İstanbul’un kenar mahallelerinden birinde, zorlu yaşam koşulları içinde hayatta kalmaya çalışan 6 yaşındaki Meryem’in hikayesi, insanlık onurunu sorgulatan bir dramı gözler önüne seriyor. Ailesinin yaşadığı ekonomik sıkıntılar, Meryem’in bedenine ve ruhuna derin yaralar açtı. Onun hikayesi, sadece bir çocuğun değil, benzer durumdaki pek çok insanın yaşadığı zor şartları da gün yüzüne çıkarıyor. 25 kilodan 10 kiloya düşen Meryem, açlığın ne denli yıpratıcı bir etkisi olduğunu tüm gerçekliğiyle gözler önüne seriyor. Bu durum, Meryem’in sadece fiziksel sağlığına değil, aynı zamanda psikolojik durumuna da zarar veriyor.

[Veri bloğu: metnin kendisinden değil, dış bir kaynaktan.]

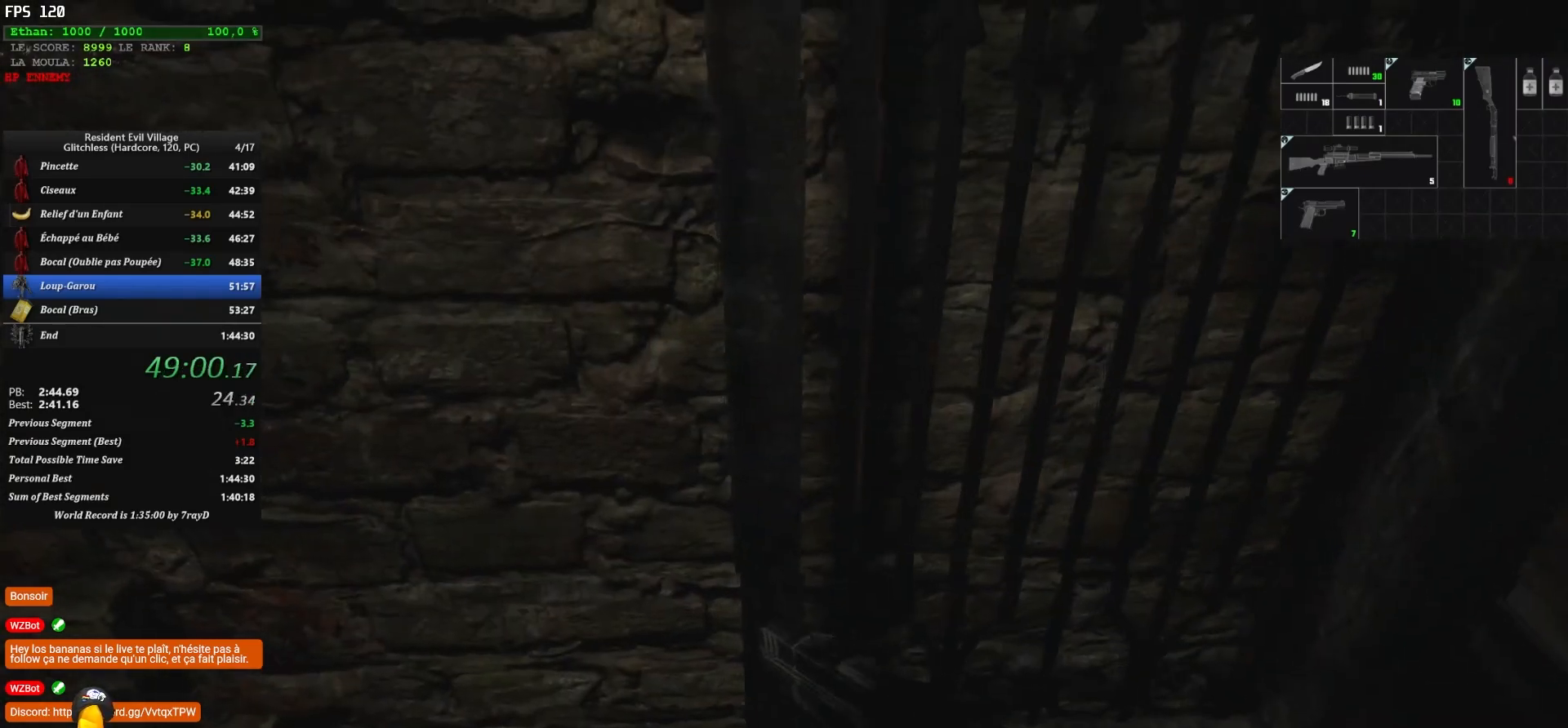
{"keys": [], "mouse": [], "mouse_move": "right", "events": [[50, "q", "down"], [317, "q", "up"]]}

Meryem, ailesinin yaşadığı zorluklarla birlikte büyümek zorunda kalan bir çocuk. İş bulamayan babası ve hastalıkla mücadele eden annesiyle birlikte, her geçen gün onlara daha da ağırlaşan yoksulluk şartları altında hayatta kalmaya çalışıyor. Aile, temel ihtiyaçlarını karşılamakta bile zorlanırken, Meryem’in beslenme düzeni büyük ölçüde etkileniyor. Okula adım atmasına rağmen, Meryem’in sınıf arkadaşlarından geride olması sadece fiziksel görünümüyle değil, aynı zamanda zihin gelişimi ve duygusal sağlığıyla da ilgili. Her gün, aç karınla derse girmek zorunda kalan Meryem, derslere odaklanmakta zorluk yaşıyor ve bu da akademik başarısını olumsuz etkiliyor.

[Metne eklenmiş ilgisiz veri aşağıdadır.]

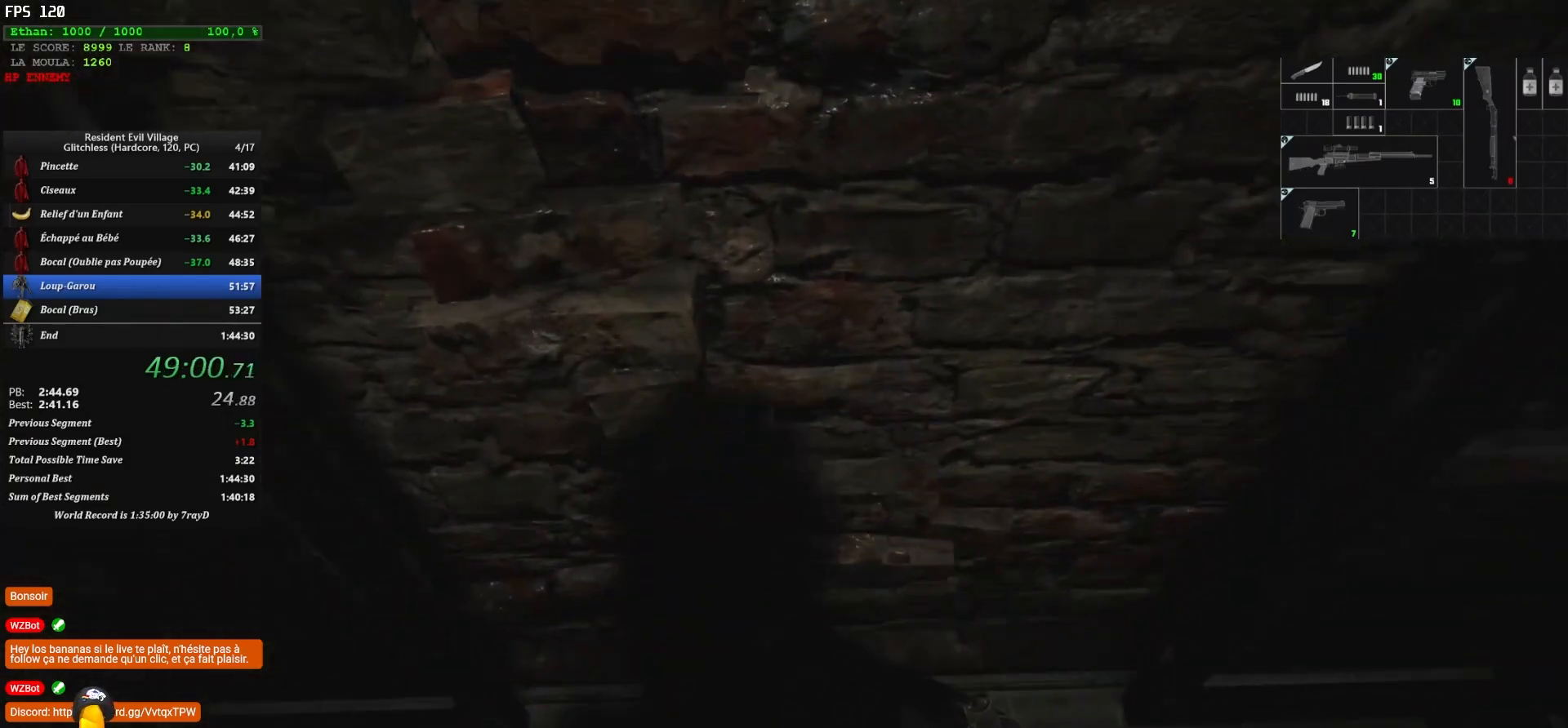
{"keys": [], "mouse": [], "mouse_move": "up-left", "events": []}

Meryem’in durumu, yakın çevresindeki toplumu ve sosyal yardımlar programlarını harekete geçirdi. Yerel hayır kurumları ve gönüllü gruplar, Meryem ve onun gibi diğer çocukların yaşam koşullarını iyileştirmek için harekete geçti. Gıda yardımları ve eğitim destekleri, Meryem için hayatı biraz daha çekilebilir kılmak amacı taşıyor. Ancak, bu yardımların sürdürülebilir olması ve toplumun her kesiminden daha fazla destek görmesi gerekiyor. Meryem’in hikayesi, sadece bir çocuk için değil, birçok insan için umut olmayı hedefliyor. Herkesin elini taşın altına koyması gerektiği bu dönemde, Meryem gibi çocukların sesini duyurmak için mücadele edilmesi şart.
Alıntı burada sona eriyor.